Ces figures agrandies et réinterprétées avec un geste et une technique propres à la peinture occidentale, évoquent la vie à Bagdad avant la destruction de la ville par les Mongols en 1258.
"Cartographie de la France (selon Al-Idrissi)", 2025 de Rayan YASMINEH - Courtesy de l'artiste et de la Galerie MOR CHARPENTIER © Photo Éric SIMON
"1258", 2025 de Rayan YASMINEH - Courtesy de l'artiste et de la Galerie MOR CHARPENTIER © Photo Éric SIMON
La dernière grande toile de l’exposition, sur laquelle se détache la figure imposante d’un calife, achève ce mélange des genres entre miniature persane, peinture flamande, images d’archives ou références au jeu vidéo. Titrée 1258, elle dresse un parallèle entre le sac de Bagdad par les Mongols et l’invasion Américaine de 2003. Cette analogie invite à une réflexion sur la représentation du Moyen Orient dans les nouveaux médias culturels occidentaux, et montre comment cet imaginaire collectif continue d’être façonné par le traitement informationnel des conflits récents.
En mettant en lumière des objets orientaux issus des collections françaises — la carte d’Al-Idrissi, les miniatures d’Al-Wasiti, le lion de bronze aux pieds du calife —, et en puisant dans sa propre mythologie familiale, Rayan Yasmineh souligne les liens intimes et complexes qui unissent la France et le monde arabe, depuis la colonisation jusqu’au refus plus récent de prendre part aux opérations militaires en Irak.
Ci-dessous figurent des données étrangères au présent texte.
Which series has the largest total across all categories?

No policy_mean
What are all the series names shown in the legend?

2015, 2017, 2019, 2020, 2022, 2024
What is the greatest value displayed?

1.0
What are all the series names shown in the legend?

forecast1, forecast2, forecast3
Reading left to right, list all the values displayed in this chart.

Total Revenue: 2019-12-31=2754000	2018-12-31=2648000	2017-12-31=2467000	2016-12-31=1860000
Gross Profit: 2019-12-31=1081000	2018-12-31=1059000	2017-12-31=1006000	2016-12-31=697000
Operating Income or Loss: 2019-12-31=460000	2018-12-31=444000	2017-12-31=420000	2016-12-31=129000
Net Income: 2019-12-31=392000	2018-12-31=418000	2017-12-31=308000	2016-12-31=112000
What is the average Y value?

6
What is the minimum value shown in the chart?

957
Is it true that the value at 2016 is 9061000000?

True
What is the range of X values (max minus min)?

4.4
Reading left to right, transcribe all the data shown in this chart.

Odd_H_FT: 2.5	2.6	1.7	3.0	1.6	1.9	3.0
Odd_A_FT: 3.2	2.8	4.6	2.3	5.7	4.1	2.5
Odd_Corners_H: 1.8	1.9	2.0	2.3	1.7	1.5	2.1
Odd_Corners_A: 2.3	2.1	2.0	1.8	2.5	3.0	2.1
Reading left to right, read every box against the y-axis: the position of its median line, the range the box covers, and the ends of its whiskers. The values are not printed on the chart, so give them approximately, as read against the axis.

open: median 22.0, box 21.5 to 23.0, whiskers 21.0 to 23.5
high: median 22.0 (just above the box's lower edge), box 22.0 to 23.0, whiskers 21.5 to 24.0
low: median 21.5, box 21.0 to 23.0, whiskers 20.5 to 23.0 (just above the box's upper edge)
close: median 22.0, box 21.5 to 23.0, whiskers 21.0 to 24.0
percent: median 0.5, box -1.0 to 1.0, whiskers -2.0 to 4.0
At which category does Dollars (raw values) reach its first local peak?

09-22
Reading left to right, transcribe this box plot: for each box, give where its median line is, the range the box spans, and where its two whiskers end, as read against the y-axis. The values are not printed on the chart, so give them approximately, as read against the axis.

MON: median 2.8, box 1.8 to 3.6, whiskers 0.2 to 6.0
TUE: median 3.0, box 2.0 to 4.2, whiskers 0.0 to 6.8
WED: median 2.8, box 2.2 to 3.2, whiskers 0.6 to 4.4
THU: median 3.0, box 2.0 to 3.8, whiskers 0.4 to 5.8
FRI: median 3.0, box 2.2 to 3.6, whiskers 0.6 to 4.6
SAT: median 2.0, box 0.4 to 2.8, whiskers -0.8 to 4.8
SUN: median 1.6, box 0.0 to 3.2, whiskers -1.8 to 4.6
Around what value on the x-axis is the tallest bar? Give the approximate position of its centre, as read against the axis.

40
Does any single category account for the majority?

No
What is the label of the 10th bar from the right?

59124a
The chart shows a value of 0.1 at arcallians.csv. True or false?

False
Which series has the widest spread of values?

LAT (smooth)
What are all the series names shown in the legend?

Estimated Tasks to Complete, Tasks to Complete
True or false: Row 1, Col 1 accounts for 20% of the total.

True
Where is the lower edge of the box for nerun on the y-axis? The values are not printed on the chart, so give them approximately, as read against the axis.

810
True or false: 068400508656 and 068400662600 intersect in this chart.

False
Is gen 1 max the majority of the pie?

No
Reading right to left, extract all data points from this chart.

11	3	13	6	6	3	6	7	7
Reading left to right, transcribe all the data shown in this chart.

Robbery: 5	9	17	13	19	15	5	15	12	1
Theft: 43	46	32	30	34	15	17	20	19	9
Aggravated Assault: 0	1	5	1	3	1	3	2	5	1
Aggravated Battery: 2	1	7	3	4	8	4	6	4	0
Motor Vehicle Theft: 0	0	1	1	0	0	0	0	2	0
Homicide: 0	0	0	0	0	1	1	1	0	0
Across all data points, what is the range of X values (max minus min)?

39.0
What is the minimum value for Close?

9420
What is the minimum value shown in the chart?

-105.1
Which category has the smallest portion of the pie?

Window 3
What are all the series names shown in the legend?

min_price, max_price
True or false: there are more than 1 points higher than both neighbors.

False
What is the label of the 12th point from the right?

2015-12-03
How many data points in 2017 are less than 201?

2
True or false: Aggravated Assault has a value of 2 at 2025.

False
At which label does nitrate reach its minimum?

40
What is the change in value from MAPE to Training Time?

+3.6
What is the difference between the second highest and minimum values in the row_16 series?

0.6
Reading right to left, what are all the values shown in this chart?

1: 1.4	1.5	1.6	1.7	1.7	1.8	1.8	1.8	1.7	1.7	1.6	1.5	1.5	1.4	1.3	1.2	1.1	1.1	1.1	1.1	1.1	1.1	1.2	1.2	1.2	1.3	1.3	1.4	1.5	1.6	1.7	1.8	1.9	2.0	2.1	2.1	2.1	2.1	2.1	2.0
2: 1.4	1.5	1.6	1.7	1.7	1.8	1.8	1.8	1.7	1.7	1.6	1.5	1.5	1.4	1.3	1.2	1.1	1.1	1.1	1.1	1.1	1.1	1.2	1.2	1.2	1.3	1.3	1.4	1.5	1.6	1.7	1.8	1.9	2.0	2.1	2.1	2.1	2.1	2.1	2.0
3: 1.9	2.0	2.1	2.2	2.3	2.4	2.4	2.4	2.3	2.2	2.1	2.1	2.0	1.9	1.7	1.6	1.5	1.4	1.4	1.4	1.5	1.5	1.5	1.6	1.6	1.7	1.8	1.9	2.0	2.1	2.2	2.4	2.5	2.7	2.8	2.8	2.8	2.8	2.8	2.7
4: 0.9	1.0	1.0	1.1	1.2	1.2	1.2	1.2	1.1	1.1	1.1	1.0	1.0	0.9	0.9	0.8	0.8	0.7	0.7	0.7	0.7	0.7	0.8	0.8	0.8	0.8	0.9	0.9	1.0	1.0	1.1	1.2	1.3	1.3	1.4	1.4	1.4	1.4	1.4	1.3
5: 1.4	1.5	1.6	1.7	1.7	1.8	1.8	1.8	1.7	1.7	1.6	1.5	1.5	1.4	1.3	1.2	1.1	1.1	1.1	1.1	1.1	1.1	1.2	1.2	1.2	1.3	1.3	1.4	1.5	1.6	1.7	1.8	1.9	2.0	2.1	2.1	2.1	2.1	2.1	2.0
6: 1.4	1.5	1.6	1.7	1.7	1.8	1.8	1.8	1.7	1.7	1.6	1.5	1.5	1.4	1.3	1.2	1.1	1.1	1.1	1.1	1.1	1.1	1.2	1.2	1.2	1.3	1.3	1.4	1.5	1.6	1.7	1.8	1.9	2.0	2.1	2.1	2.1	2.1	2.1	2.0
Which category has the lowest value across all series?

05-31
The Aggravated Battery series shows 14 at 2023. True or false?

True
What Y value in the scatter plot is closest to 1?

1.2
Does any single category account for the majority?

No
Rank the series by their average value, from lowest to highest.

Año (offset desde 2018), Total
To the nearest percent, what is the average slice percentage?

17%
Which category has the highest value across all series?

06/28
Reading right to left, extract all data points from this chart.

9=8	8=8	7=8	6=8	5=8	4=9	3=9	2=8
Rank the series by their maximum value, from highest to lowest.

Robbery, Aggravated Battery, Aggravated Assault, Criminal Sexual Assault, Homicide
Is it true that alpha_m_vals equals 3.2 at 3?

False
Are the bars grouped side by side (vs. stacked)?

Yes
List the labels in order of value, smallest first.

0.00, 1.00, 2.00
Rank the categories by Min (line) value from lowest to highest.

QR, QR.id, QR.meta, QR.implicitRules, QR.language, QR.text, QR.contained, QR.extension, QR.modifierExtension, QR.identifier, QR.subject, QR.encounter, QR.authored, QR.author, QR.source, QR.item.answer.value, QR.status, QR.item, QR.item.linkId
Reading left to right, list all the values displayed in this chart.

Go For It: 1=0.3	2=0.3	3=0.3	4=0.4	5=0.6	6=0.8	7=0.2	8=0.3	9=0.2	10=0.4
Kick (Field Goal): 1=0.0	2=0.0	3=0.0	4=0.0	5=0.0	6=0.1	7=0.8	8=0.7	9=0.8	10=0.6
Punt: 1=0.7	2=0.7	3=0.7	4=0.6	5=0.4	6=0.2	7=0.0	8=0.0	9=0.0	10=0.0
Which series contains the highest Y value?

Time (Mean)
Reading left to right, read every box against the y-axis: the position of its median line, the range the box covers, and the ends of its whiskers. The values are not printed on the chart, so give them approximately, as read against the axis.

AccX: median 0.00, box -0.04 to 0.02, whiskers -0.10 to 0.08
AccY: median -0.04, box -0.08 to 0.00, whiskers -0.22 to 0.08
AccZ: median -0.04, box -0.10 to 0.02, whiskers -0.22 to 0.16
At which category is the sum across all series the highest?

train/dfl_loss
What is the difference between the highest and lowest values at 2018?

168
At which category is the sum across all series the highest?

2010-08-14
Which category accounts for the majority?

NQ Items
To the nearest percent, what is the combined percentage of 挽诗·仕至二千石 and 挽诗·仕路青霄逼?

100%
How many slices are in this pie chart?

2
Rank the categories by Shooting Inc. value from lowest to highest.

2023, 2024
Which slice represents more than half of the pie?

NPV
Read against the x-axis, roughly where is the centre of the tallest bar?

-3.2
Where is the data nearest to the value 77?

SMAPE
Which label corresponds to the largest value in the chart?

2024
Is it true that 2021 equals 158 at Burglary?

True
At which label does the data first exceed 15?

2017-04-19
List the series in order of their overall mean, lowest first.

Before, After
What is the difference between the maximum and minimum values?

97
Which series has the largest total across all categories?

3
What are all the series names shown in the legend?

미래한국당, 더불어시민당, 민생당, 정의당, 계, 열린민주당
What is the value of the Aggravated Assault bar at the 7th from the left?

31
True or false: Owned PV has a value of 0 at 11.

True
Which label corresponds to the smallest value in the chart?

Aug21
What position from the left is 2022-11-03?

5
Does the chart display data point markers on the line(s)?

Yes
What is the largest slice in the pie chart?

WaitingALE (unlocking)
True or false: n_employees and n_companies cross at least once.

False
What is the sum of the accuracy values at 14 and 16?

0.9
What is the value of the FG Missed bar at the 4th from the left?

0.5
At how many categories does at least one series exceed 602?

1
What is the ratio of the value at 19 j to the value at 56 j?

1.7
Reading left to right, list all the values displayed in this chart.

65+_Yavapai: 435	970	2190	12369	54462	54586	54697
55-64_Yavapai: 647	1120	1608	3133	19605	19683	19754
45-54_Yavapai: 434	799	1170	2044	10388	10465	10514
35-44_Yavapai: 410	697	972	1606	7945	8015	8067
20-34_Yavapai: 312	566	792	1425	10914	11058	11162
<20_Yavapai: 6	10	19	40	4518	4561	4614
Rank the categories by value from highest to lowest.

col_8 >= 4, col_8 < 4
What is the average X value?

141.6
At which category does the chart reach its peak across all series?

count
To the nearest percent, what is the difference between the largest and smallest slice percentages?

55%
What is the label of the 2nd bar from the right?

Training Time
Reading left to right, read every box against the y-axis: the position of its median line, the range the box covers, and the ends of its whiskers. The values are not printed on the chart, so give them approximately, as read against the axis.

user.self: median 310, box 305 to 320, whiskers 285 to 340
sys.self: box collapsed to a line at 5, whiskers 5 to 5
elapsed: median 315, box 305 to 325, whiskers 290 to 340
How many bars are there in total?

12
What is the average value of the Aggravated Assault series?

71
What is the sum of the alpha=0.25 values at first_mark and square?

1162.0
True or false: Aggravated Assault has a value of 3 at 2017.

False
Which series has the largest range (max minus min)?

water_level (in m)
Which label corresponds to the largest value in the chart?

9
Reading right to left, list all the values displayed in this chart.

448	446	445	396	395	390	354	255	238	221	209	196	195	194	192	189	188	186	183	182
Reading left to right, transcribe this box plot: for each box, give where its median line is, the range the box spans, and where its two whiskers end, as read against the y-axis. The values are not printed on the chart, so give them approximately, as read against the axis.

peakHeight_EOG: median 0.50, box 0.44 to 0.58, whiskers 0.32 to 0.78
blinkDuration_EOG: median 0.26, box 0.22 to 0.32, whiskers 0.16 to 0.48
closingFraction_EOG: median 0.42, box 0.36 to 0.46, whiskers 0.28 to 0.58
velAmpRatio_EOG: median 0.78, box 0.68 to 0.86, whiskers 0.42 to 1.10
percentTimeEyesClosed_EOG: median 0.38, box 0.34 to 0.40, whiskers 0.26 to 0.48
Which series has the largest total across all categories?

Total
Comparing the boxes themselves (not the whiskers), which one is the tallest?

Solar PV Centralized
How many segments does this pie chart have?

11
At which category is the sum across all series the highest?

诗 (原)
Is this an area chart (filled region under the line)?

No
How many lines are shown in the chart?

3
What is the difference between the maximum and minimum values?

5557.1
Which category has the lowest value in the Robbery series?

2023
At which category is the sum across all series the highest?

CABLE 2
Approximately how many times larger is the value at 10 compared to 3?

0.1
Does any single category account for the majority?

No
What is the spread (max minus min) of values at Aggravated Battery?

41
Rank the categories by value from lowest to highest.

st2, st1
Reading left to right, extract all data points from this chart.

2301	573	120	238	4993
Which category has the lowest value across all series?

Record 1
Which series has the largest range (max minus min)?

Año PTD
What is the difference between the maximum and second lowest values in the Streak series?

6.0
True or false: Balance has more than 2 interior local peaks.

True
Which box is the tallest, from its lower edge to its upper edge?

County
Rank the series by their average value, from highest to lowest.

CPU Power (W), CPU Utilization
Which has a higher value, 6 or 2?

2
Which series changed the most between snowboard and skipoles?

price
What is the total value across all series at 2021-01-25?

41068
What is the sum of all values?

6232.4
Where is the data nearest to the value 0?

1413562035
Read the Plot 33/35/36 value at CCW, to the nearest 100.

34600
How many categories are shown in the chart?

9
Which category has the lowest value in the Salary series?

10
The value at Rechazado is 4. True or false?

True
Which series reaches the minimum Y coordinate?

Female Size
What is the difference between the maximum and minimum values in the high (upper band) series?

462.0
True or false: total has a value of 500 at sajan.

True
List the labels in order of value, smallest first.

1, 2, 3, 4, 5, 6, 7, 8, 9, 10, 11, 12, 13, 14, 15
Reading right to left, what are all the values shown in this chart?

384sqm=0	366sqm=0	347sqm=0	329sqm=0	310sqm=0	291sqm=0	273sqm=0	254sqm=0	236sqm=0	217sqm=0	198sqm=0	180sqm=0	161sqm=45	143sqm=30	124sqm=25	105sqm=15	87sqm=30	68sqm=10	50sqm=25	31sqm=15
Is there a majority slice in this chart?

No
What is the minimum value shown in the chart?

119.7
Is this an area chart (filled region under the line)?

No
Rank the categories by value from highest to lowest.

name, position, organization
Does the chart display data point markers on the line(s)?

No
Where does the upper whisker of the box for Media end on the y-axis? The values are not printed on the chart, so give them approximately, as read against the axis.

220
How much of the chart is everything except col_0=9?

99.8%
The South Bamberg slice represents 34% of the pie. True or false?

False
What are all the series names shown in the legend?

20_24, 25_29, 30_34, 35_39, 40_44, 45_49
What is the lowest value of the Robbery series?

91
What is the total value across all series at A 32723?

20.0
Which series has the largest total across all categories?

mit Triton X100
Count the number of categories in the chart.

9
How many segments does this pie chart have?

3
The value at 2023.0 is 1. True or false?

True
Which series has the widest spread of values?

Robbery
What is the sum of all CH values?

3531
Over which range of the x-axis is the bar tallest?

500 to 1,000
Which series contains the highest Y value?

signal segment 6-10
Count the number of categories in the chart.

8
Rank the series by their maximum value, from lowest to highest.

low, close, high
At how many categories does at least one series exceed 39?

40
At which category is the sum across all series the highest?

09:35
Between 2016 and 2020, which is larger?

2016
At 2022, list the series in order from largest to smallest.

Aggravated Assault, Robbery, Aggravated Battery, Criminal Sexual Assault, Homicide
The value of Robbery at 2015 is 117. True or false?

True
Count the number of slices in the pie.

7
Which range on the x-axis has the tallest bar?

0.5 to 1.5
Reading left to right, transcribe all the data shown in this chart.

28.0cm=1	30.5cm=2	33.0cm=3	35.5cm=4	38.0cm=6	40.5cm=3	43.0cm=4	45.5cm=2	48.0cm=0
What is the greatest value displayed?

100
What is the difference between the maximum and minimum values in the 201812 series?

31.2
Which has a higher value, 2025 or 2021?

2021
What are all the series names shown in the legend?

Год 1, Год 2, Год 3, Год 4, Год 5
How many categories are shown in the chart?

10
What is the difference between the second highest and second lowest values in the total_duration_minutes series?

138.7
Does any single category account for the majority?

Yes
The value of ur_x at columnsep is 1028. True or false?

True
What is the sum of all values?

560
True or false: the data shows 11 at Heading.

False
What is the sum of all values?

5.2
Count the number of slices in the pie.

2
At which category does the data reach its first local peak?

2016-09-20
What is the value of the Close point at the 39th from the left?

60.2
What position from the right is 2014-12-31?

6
Ses œuvres portent ainsi la trace d’une histoire violente et mouvementée, autant qu’amicale et complice. Une histoire qui rappelle que tout le pourtour méditerranéen s’inscrit dans un continuum culturel foisonnant, échappant largement aux logiques identitaires qui affligent aujourd’hui certains discours.
Galerie MOR CHARPENTIER
18 rue des Quatre Fils
75003 Paris
https://www.mor-charpentier.com/fr/
Jours et horaires d’ouverture : du mardi au samedi de 11h à 19h.